[[ INFORMATION, beginning ]]

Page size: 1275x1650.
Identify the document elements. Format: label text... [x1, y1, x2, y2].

[[ INFORMATION, end ]]
[[ INFORMATION, beginning ]]

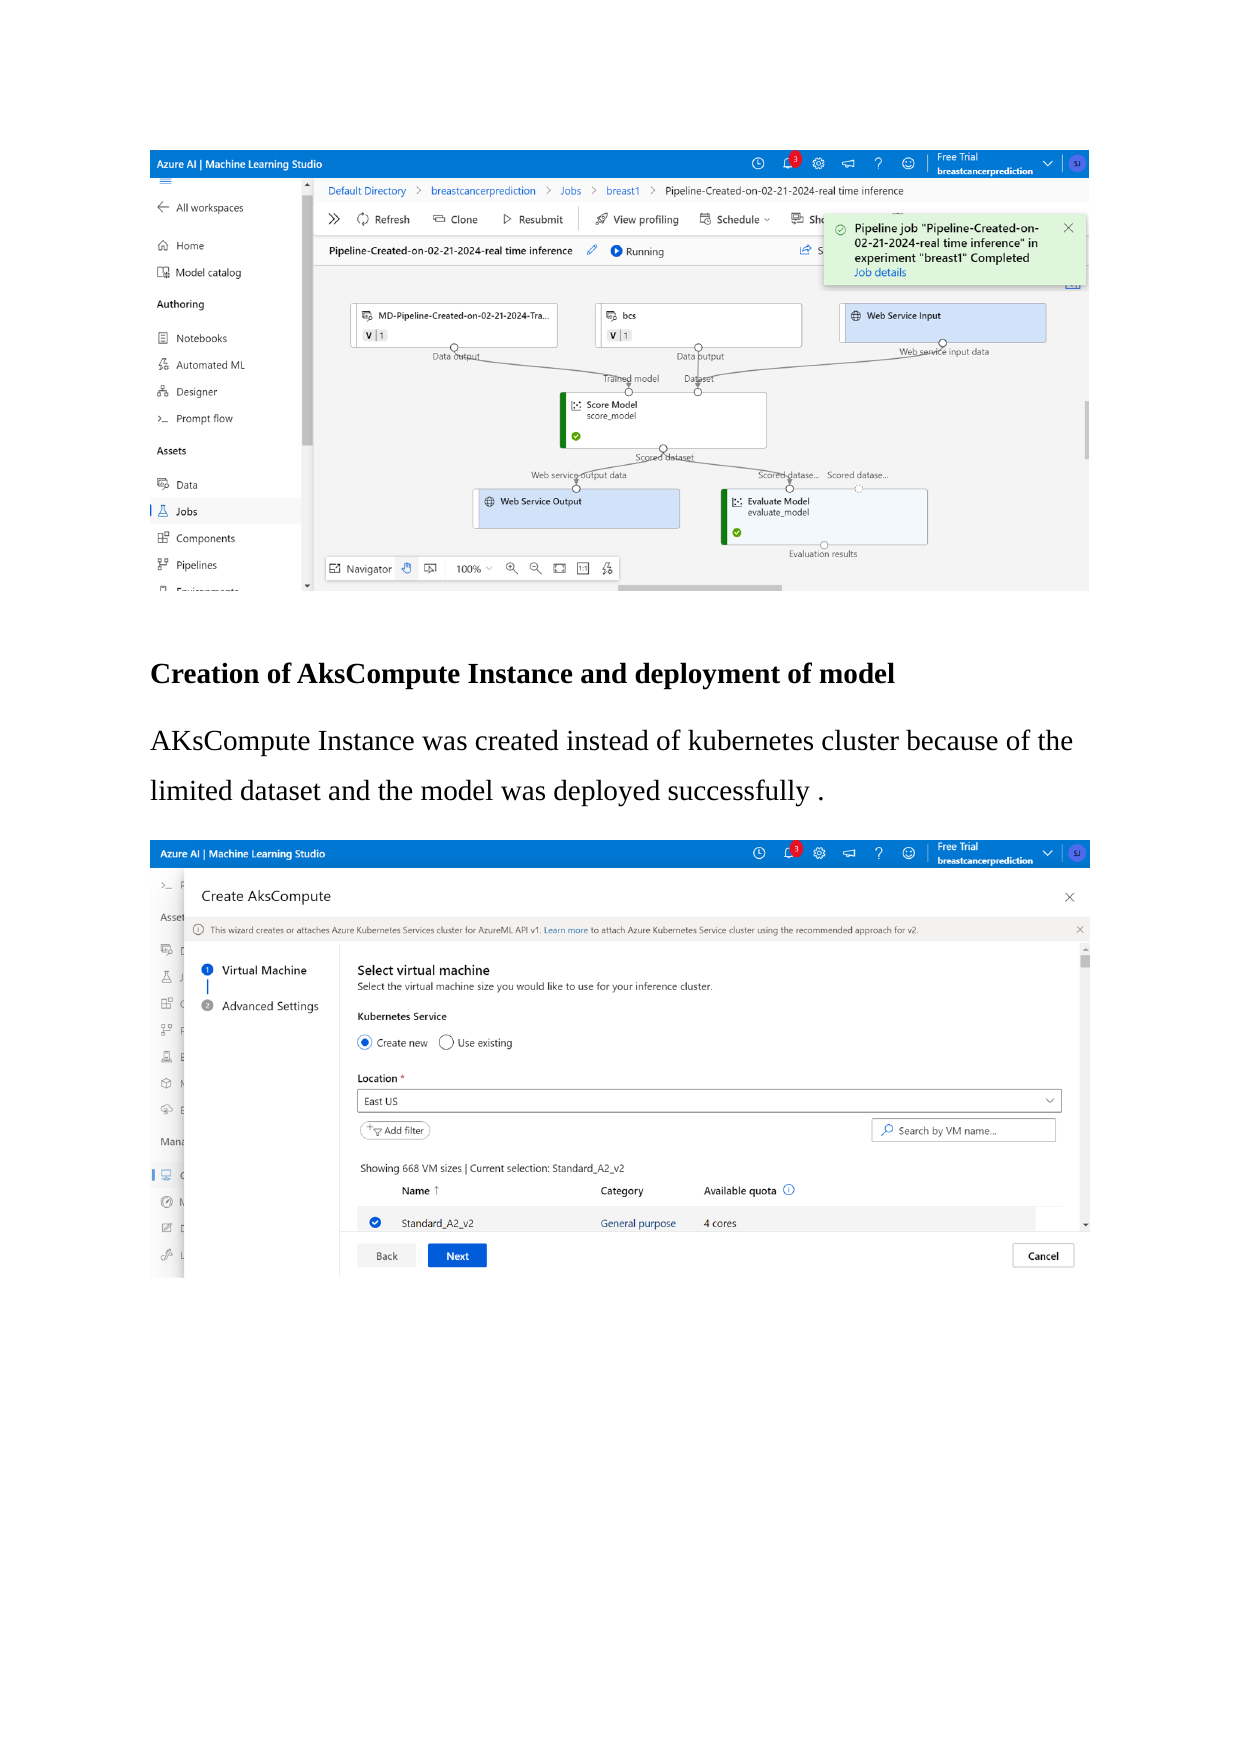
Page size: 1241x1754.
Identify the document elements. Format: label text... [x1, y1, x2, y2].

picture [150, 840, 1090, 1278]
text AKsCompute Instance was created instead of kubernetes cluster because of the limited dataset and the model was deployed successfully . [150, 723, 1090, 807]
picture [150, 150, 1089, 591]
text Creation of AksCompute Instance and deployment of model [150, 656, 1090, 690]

[[ INFORMATION, end ]]

Work out how many lines in the material contain the string "Page", then write that number and nothing more.

TASK OUTPUT
2